For an elementary reaction , `X(g)toY(g)+Z(g)`
the half life period is 10 min. In what period of time would the concentration of X be reduced to 10% of original concentration?

To solve the problem step by step, we will follow these calculations: ### Step 1: Understand the Reaction and Given Data The reaction is given as: \[ X(g) \rightarrow Y(g) + Z(g) \] We know that this is an elementary reaction, which means the order of the reaction is equal to its molecularity.
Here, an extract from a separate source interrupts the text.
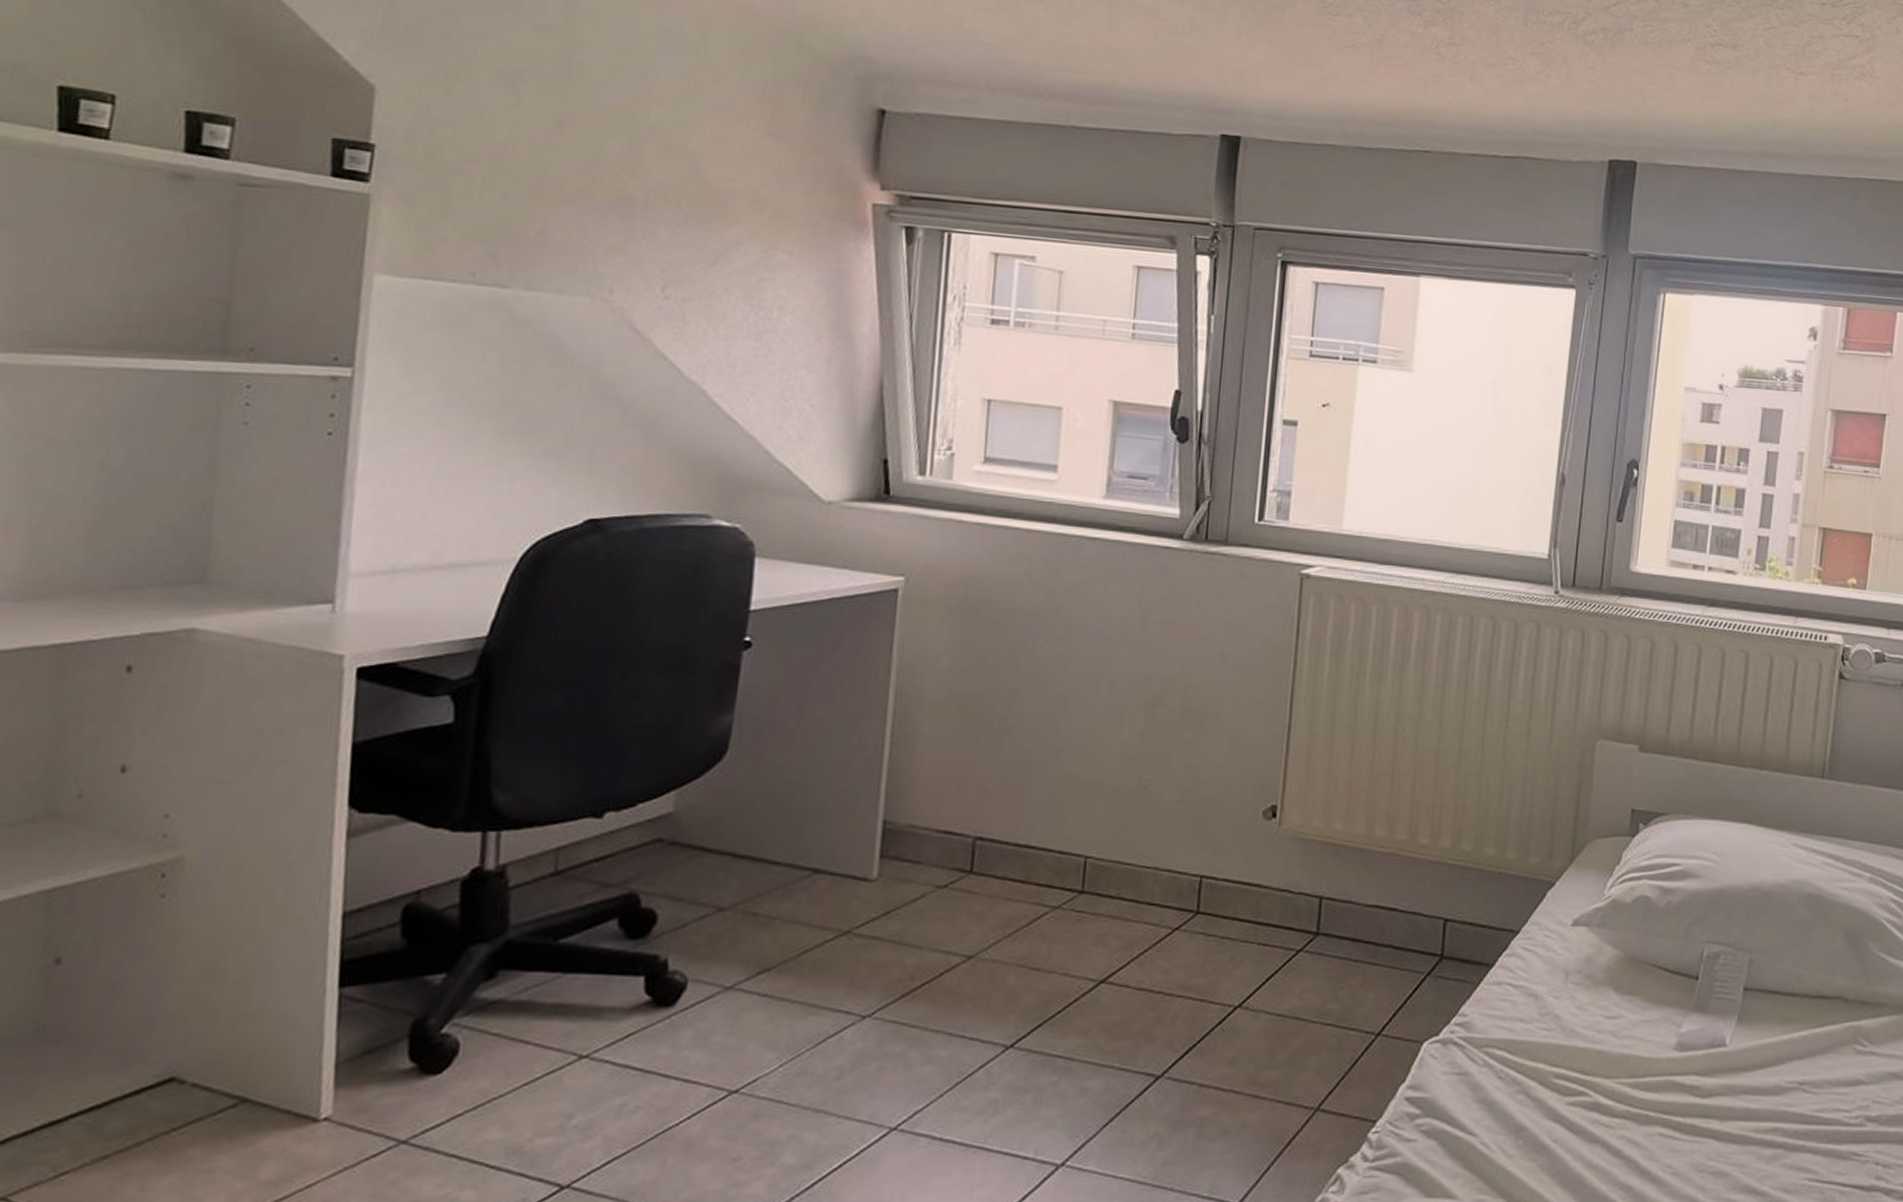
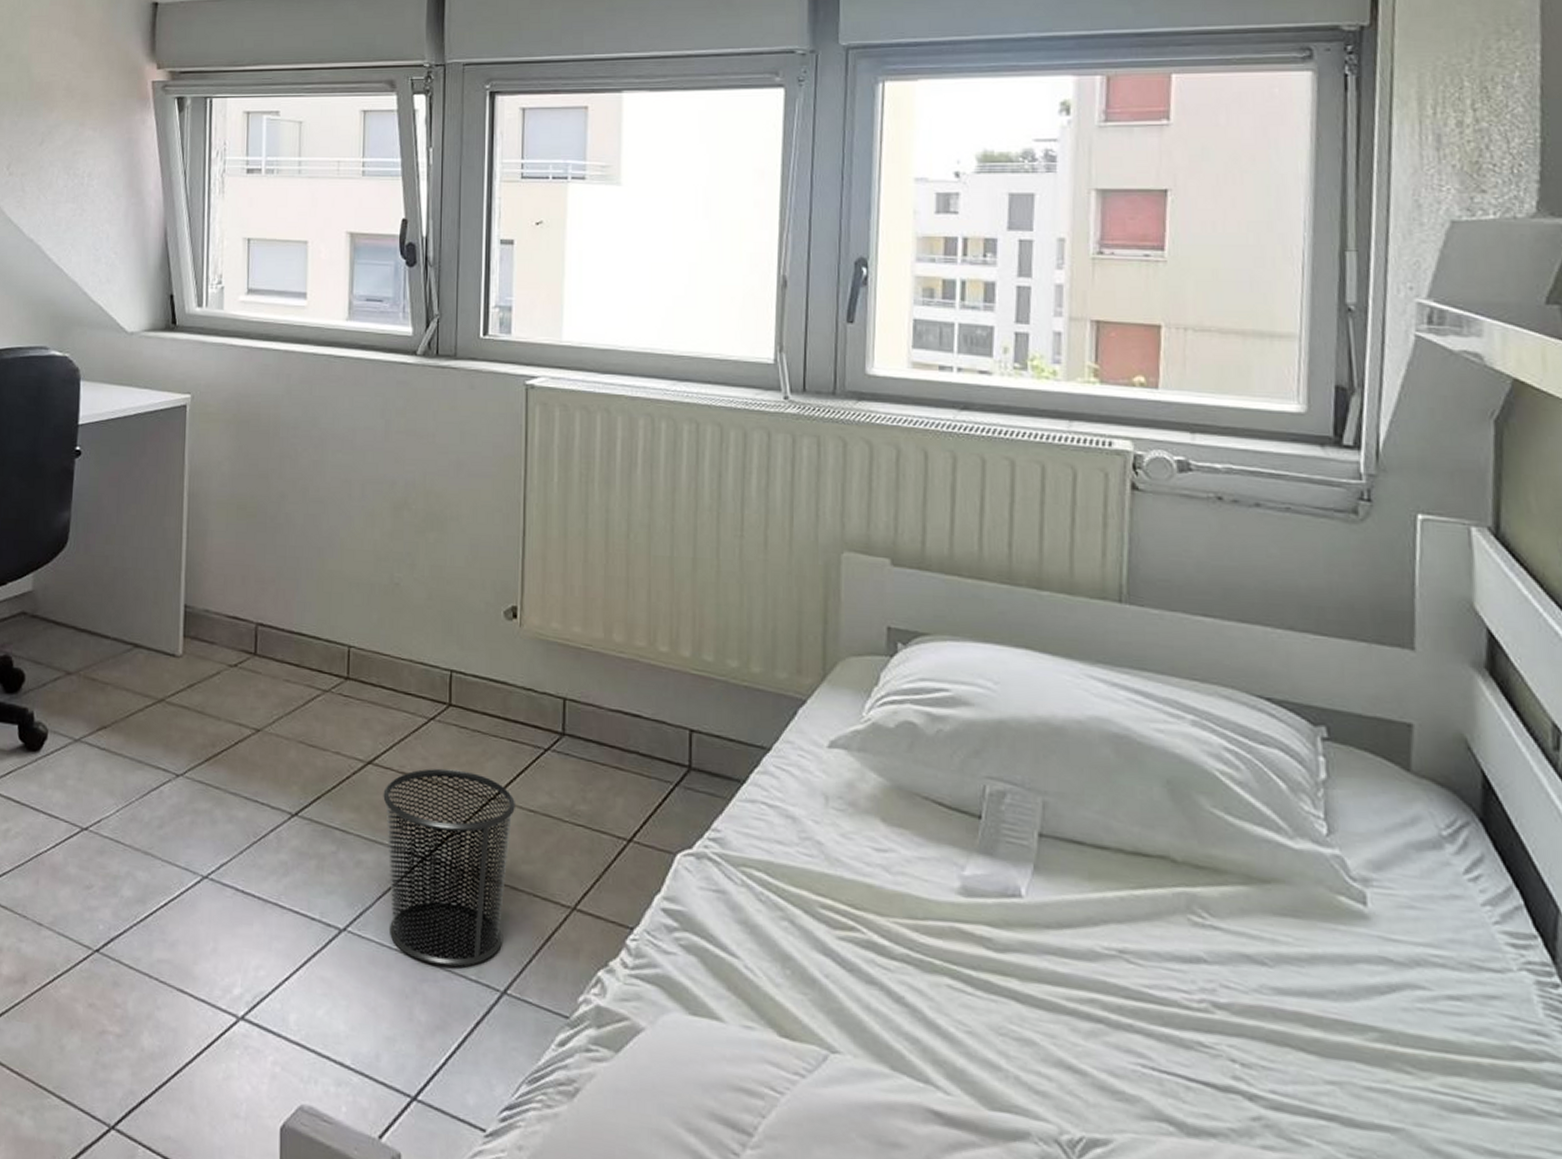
waste bin: none [1115,980,1263,1188] -> present [383,768,515,967]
Here, the molecularity is 1, so the order of the reaction is also 1. ### Step 2: Use the Half-Life Formula for First Order Reactions The half-life (\( t_{1/2} \)) for a first-order reaction is given by the formula: \[ t_{1/2} = \frac{0.693}{k} \] Where \( k \) is the rate constant. Given that the half-life is 10 minutes, we can rearrange this formula to find \( k \): \[ k = \frac{0.693}{t_{1/2}} = \frac{0.693}{10 \text{ min}} \] ### Step 3: Calculate the Rate Constant \( k \) Calculating \( k \): \[ k = \frac{0.693}{10} = 0.0693 \text{ min}^{-1} \] ### Step 4: Determine the Time to Reduce Concentration to 10% We need to find the time (\( t \)) required for the concentration of \( X \) to reduce to 10% of its original concentration. This means that if the initial concentration is 100%, the remaining concentration will be 10%. Using the first-order reaction formula: \[ t = \frac{2.303}{k} \log \left( \frac{[A]_0}{[A]} \right) \] Where: - \([A]_0\) is the initial concentration (100%) - \([A]\) is the remaining concentration (10%) Substituting the values: \[ t = \frac{2.303}{0.0693} \log \left( \frac{100}{10} \right) \] ### Step 5: Calculate the Logarithm Calculating the logarithm: \[ \log \left( \frac{100}{10} \right) = \log(10) = 1 \] ### Step 6: Substitute and Calculate Time \( t \) Now substituting back into the equation: \[ t = \frac{2.303}{0.0693} \times 1 \] Calculating \( t \): \[ t \approx \frac{2.303}{0.0693} \approx 33.23 \text{ minutes} \] ### Final Answer Thus, the time required for the concentration of \( X \) to be reduced to 10% of its original concentration is approximately: \[ \boxed{33.23 \text{ minutes}} \] ---